Screens at CIFF: 10/13 & 10/15 & 10/16
World premiere: 12 May, 2011, Cannes Film Festival


If I were to lay out the plot of The Slut all nice and simple, it would sound like Israel is now in the business of exporting its pornography: there's a small farming community out by nowhere, where 35-year-old Tamar (Hagar Ben-Asher, also the writer and director), mother of two, is the willing and enthusiastic sexual partner of pretty much all of the town's menfolk who show an interest. One day, an old son returns to town: Shai (Ishai Golan), a veterinarian, who like everybody else is drawn to Tamar's magnetic sexual freedom, but he's quite a bit more serious than the rest of the fellows who seem to regard her as simply a public service, like running water, which as far as we ever learn is just how she likes it. That is, really, about it as far as plot goes.

But The Slut is about as far from pornography as you can get with a film that does, admittedly, contain a healthy share of sex scenes that are, if not explicit, certainly graphic enough that they don't leave much to the imagination. Much has been made of the fact that the film features a woman directing herself in hardcore sex scenes, and how it does or does not re-appropriate the subject matter for feminism, and this thesis does carry some water; and it carried even more back in 1976, when Chantal Akerman did basically the same thing in Je, tu, il, elle. It's obviously not fair to judge a movie by how it measures up to an experimental feminist movie that most people have neither heard of nor seen, but it gets to the question that The Slut never gets around to answering: why bother? What does this movie say that's so darned special, about sex, about female sexuality, or about Israeli small towns?

Nothing, as far as I can tell. It's unfortunately perhaps the case that a film which non-judgmentally presents an adult woman who enjoys having sex and is deeply conflict by a man's attempt to "tame" her is still shockingly edgy, but even crediting The Slut with that much intellectual fortitude is giving it a lot of benefit of the doubt. It presents, but it does not suggest meaning; other than self-consciously ripping all of the eroticism out of the sex act, there's virtually nothing to suggest that Ben-Asher even has a point of view, feminist or otherwise.

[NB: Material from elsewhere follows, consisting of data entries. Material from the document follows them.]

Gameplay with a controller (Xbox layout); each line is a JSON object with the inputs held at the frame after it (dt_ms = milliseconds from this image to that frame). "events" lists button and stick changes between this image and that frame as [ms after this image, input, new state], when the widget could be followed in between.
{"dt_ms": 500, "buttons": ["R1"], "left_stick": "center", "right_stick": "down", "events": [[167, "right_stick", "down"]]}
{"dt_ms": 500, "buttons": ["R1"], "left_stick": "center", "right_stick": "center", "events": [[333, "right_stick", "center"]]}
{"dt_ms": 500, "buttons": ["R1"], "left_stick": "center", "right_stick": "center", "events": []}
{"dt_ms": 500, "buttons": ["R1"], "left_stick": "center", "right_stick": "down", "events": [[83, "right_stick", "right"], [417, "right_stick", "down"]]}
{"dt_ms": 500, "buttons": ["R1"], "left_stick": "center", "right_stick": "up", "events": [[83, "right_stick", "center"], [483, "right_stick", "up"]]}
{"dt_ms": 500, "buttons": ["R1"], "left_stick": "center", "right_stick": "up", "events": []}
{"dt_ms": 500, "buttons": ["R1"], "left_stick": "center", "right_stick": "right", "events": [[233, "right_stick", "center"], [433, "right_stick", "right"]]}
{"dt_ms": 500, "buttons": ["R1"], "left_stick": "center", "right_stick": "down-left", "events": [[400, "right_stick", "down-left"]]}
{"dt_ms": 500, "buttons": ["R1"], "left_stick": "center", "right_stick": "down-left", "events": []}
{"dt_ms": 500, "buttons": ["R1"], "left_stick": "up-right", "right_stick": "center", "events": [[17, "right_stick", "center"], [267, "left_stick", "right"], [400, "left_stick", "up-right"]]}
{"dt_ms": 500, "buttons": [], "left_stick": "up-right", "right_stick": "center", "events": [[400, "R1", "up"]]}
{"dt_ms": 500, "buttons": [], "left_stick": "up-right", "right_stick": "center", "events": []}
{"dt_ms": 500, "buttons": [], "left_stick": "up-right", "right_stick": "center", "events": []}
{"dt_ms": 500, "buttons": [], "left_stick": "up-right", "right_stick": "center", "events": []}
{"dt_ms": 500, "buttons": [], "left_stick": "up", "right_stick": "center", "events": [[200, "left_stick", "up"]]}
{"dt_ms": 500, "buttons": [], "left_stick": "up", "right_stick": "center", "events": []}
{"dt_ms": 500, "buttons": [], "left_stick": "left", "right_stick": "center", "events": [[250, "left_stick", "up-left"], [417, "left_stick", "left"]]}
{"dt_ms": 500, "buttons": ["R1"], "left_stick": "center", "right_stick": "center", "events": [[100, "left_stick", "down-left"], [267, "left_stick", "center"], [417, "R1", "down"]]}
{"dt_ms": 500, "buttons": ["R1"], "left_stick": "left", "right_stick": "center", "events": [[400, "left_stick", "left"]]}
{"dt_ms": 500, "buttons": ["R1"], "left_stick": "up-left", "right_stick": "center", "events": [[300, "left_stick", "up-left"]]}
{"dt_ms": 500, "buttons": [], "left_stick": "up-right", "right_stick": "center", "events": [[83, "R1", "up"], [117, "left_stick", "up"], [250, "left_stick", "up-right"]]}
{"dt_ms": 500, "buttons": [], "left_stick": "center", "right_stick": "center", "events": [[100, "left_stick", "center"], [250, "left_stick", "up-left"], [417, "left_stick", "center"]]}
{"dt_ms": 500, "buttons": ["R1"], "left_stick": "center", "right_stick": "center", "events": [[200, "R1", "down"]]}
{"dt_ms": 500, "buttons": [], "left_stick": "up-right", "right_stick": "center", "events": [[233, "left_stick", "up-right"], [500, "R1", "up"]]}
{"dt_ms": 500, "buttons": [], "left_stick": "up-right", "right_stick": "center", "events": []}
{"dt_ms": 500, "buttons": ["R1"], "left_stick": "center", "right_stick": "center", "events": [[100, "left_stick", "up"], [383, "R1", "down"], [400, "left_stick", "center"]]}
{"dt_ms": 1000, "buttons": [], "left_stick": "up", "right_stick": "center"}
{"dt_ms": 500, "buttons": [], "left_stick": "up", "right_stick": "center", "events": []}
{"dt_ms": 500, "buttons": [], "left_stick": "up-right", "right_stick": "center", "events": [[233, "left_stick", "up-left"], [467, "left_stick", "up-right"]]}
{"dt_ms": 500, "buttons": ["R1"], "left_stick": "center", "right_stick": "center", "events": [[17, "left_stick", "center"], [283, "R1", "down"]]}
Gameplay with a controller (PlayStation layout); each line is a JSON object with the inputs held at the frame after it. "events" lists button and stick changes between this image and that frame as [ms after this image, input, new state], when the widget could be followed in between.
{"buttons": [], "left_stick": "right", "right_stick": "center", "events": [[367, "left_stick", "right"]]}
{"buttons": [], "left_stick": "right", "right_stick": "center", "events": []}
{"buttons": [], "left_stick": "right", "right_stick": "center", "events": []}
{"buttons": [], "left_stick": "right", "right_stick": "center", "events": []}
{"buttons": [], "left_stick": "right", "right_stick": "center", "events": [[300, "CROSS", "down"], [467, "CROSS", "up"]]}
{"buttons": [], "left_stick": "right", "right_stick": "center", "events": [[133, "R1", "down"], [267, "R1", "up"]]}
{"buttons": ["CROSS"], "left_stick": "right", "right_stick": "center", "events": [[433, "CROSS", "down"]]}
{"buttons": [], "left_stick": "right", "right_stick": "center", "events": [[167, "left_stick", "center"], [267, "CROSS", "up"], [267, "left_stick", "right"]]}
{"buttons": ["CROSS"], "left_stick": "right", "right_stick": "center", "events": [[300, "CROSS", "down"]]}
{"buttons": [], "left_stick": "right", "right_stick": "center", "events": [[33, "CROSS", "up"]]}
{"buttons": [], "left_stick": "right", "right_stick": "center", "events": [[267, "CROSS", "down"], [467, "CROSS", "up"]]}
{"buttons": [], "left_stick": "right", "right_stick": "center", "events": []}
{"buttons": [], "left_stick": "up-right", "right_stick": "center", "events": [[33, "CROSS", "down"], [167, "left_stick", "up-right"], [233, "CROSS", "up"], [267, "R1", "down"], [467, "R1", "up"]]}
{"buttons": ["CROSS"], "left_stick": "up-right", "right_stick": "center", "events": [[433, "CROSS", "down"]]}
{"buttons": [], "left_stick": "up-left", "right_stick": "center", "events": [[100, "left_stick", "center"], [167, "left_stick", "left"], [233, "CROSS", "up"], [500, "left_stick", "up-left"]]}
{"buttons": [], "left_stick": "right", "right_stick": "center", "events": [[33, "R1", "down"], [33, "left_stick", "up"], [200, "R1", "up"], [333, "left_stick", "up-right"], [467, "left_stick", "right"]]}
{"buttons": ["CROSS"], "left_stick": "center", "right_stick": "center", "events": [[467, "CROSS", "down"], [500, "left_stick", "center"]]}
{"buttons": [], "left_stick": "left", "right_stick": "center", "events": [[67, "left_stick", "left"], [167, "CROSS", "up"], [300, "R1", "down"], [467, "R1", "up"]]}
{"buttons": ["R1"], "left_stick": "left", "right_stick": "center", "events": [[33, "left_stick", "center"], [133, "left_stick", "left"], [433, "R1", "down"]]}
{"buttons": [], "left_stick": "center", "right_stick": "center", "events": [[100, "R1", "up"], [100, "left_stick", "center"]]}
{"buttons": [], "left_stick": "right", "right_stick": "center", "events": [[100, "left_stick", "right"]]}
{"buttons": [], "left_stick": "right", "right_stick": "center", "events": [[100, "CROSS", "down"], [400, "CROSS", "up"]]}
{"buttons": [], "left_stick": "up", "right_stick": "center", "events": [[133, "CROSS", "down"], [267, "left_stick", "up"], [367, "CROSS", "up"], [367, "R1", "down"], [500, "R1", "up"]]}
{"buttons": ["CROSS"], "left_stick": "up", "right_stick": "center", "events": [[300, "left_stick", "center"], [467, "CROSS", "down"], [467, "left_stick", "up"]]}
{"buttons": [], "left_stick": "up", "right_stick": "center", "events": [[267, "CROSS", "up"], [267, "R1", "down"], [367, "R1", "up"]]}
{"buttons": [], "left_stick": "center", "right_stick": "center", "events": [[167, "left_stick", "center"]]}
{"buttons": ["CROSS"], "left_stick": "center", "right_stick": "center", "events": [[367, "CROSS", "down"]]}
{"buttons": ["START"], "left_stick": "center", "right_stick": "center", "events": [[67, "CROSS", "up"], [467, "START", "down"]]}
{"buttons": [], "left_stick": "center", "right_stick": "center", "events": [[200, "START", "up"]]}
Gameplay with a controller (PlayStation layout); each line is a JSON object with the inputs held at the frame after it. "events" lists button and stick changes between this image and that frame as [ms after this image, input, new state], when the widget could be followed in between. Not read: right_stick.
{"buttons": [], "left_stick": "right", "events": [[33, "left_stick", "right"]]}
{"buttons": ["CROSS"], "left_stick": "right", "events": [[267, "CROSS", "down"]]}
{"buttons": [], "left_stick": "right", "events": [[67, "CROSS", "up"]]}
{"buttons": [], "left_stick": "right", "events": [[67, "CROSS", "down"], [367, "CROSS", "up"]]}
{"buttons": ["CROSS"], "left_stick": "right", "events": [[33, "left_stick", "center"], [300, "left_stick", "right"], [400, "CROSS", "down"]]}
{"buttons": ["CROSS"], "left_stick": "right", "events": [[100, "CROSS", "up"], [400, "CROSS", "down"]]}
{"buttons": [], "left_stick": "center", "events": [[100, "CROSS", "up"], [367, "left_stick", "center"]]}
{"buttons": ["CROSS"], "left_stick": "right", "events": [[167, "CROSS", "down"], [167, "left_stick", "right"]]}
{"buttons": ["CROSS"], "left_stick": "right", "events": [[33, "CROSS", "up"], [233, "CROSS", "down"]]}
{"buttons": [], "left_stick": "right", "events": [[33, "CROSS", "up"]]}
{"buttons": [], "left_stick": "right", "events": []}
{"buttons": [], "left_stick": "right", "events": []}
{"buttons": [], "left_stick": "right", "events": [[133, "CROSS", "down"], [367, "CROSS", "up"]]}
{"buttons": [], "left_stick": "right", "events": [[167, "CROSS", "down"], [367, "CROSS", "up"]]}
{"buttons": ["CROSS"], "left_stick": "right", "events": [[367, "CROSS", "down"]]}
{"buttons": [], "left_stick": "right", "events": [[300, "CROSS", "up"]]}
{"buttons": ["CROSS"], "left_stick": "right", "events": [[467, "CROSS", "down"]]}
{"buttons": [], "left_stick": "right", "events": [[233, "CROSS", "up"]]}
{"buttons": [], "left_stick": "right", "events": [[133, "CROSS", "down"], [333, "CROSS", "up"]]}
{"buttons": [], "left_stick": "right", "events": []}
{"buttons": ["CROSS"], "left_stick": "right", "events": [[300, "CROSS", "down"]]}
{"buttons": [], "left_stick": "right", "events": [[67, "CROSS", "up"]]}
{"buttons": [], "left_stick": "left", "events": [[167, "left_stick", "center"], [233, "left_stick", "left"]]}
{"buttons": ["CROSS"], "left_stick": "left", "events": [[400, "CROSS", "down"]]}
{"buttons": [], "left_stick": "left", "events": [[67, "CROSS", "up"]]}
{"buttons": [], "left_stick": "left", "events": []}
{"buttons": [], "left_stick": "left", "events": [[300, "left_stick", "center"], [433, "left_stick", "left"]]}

The film does manage to depict the cloistered, gossipy atmosphere of a small town with some degree of facility: the slow-moving camera and menagerie of long takes hang around watching until the viewer almost feels like a part of the community, with the caveat that this town is largely made up of voyeurs of one kind or another. Social observation is, in fact, one of the two things that absolutely work great in The Slut; the other is an clotty atmosphere of caution and foreboding that chokes every inch of the film. It is a doomy sort of movie, though not such that it turns into a thriller or anything even resembling it. It's more that there's always a sense of things about to turn for the worse, and this sense is maybe the exact reason that Ben-Asher keeps us at such a separation from the events and emotions depicted in her movie: the whole film is, in its fashion, about keeping emotions locked off as a form of self-preservation. Or maybe it's all just agonizingly stilted. That is also a possibility.

God, I want to like this movie. It's so easy to see where this could have been great: Tamar is a compelling and difficult character, and the slow reveal of her personality that is the closest thing The Slut has to a narrative arc makes it seem like there's an exceptional movie watching her stride through life. It's not this movie; this movie stares at her without engaging in even the slightest way with her, brooding about with its dusty cinematography and lingering takes. But it's only a half-step from here to whatever version of this plot and character study are truly illuminating and knowing; a half-step that would just require the director to not pursue, so successfully, a completely inexplicable program of building a thick wall of glass between us and her protagonist.